The number was (614)281-8211. You could call it and get the time and the temperature. As the years went by and I aged out of cheerful childhood into awkward adolescence, the anonymous agency that ran the number began to insert advertising ahead of the time and temperature. The ads were always read by the same man. I imagined him to be old but not old. His voice was fundamentally baritone but it had a treble crinkle to it, like Howard Stern’s, the telltale that he had learned to speak that way. If you put a pistol in his face or called him to tell him that his child had died, you’d get his true voice. But still, he had a reserved dignity in his cadence, which never varied whether he was telling you about deals on new Toyotas or something exciting at the Shriner Center.
Then, some time around my fifteenth birthday, he started asking me a question every time I called him.
It was twenty-seven years ago but I can close my eyes and hear his voice.
“Do you,” he inquired, in that same steady cadence, that nearly emotionless drone, “have a wound that won’t heal? Perhaps you’ve tried treating it yourself, but it hasn’t gotten better.” He would then direct you to our local hospital’s Wound Care Center and provide the number. There would be a pause, and he would read the time and temperature. I had long since figured out that he had recorded all one thousand, four hundred and forty possible times. When it came to the temperatures, I wasn’t as sure. I never called and found him unable to relate the temperature. Not when it dipped below zero, not when it climbed past a hundred.
The months dragged on, but the recording didn’t change. “Do you have a wound that won’t heal? Perhaps you’ve tried treating it yourself, but it hasn’t gotten better.” And because I am the person I am, I started to think that the message was targeted at a particular group. At a particular individual, even. That there was someone out there who had a wound and was refusing to do the correct thing. That the people who made the ad had someone in mind. But this was a ridiculous idea, and I discarded it.
I called the number many days. For the temperature, not the time. It seemed important in my youth to be appropriately dressed for whatever lay ahead. Now I know that I don’t really get cold unless the mercury dips well below freezing and I wear whatever comes to mind. A T-shirt in the winter, a baby alpaca sweater in the summer, it doesn’t matter.
The recording didn’t change. Every day, the man who made it reached out to people who had wounds that wouldn’t heal. It seemed odd. I tried to imagine the person to whom it might apply. I started to hear emotions in the voice that almost certainly did not exist.
Do you have a wound that won’t heal? Perhaps you’ve tried treating it yourself, but it hasn’t gotten better.

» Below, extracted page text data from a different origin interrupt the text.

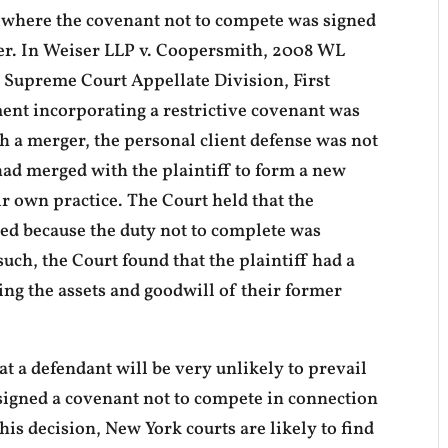
s where the covenant not to compete was signed
ger. In Weiser LLP v. Coopersmith, 2008 WL
k Supreme Court Appellate Division, First
nt incorporating a restrictive covenant was
th a merger, the personal client defense was not
 had merged with the plaintiff to form a new
eir own practice. The Court held that the
eed because the duty not to complete was
uch, the Court found that the plaintiff had a
ing the assets and goodwill of their former
t a defendant will be very unlikely to prevail
signed a covenant not to compete in connection
this decision, New York courts are likely to find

I thought of someone like my grandmother, only completely alone, and perhaps desperately poor. I thought of her sitting in an upright chair, thick fabric with paisley or vine sewn patterns, like what I’d seen in the old peoples’ homes when I volunteered there during school. In my mind she was sitting there, looking at her wound. It had been a while since she’d fallen and cut herself. She was still bleeding. Swollen and red around the cut that had widened to become an open mouth. Her clothes stained with the blood, every day. Nobody to help. And she was of my grandmother’s generation, so she was self-sufficient. She didn’t call (614)281-8211 to find out what time it was, because she had a clock. She had a thermometer, mounted to her window. But she didn’t go out so it didn’t matter. Not since the wound.
If she would call, she would find out about the Wound Care Center. But she wouldn’t. She’d tried treating it, the wound, herself. But it hadn’t gotten better.

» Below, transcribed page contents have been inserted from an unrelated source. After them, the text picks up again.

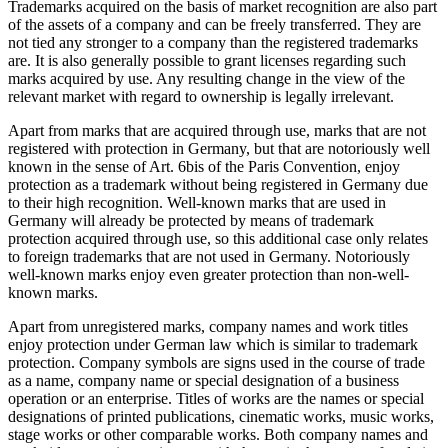
Trademarks acquired on the basis of market recognition are also part
of the assets of a company and can be freely transferred. They are
not tied any stronger to a company than the registered trademarks
are. It is also generally possible to grant licenses regarding such
marks acquired by use. Any resulting change in the view of the
relevant market with regard to ownership is legally irrelevant.
Apart from marks that are acquired through use, marks that are not
registered with protection in Germany, but that are notoriously well
known in the sense of Art. 6bis of the Paris Convention, enjoy
protection as a trademark without being registered in Germany due
to their high recognition. Well-known marks that are used in
Germany will already be protected by means of trademark
protection acquired through use, so this additional case only relates
to foreign trademarks that are not used in Germany. Notoriously
well-known marks enjoy even greater protection than non-well-
known marks.
Apart from unregistered marks, company names and work titles
enjoy protection under German law which is similar to trademark
protection. Company symbols are signs used in the course of trade
as a name, company name or special designation of a business
operation or an enterprise. Titles of works are the names or special
designations of printed publications, cinematic works, music works,
stage works or other comparable works. Both company names and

I went off to school. My own grandmother died, while I was gone. I graduated. I came home. I woke up and wanted to know what the temperature was. I called the number. It was shut down. And the years passed.
In those years I fell in love, and out of love, and in love again, and out, and so on. But it isn’t always that easy, forgetting, letting go. It’s not always a quick cut that stitches clean and heals easy. Not always a scab that drops away and leaves the pink skin beneath. In my seventeenth year I was hurt pretty badly in a bike accident and a lot of my right knee was ground away to the bone. It took a while to come back, thick ropes of blackened tissue growing in a rose pattern over the yellow-white surface. I’d wake up sometimes with it, the sharp and the dull pains, nobody to ask for help, really. It went on for close to a year, and then one day I had just the clean scar tissue and the memory.

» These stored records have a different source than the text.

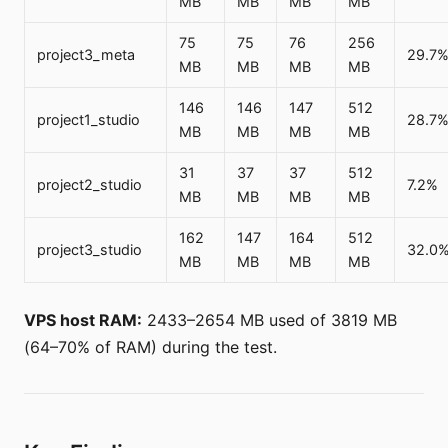
MB
MB
MB
MB
75
75
76
256
project3_meta
29.7
MB
MB
MB
MB
146
146
147
512
project1_studio
28.7
MB
MB
MB
MB
31
37
37
512
project2_studio
7.2%
MB
MB
MB
MB
162
147
164
512
project3_studio
32.0
MB
MB
MB
MB
VPS host RAM:
2433–2654 MB used of 3819 MB
(64–70% of RAM) during the test.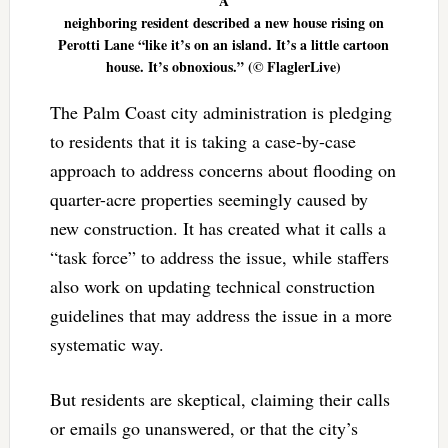
A
neighboring resident described a new house rising on
Perotti Lane “like it’s on an island. It’s a little cartoon
house. It’s obnoxious.” (© FlaglerLive)
The Palm Coast city administration is pledging
to residents that it is taking a case-by-case
approach to address concerns about flooding on
quarter-acre properties seemingly caused by
new construction. It has created what it calls a
“task force” to address the issue, while staffers
also work on updating technical construction
guidelines that may address the issue in a more
systematic way.
But residents are skeptical, claiming their calls
or emails go unanswered, or that the city’s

When you’re awake at night, time passes slowly. You think about your mistakes and the chances you failed to take. What you’ve lost and what you’ve left. In the past couple years, there’s a meme of sorts that’s spread across the Internet, and it’s this, it’s a simple question:
You are now thinking of her. What is her name?
And every time I read that, I think back to being a child again, on the phone, listening to the question. Do you have a wound that won’t heal? Perhaps you’ve tried treating it yourself, but it hasn’t gotten better. And again, he asks:
Do you have a wound that won’t heal?